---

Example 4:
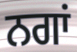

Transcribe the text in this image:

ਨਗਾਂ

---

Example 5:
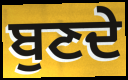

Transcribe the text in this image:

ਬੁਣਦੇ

□ □ □ □ □ □ □

TASK: Would it be possible to reproduce the material word for word, images omitted?

WRITTEN ANSWER:
---

Example 4:

Transcribe the text in this image:

ਨਗਾਂ

---

Example 5:

Transcribe the text in this image:

ਬੁਣਦੇ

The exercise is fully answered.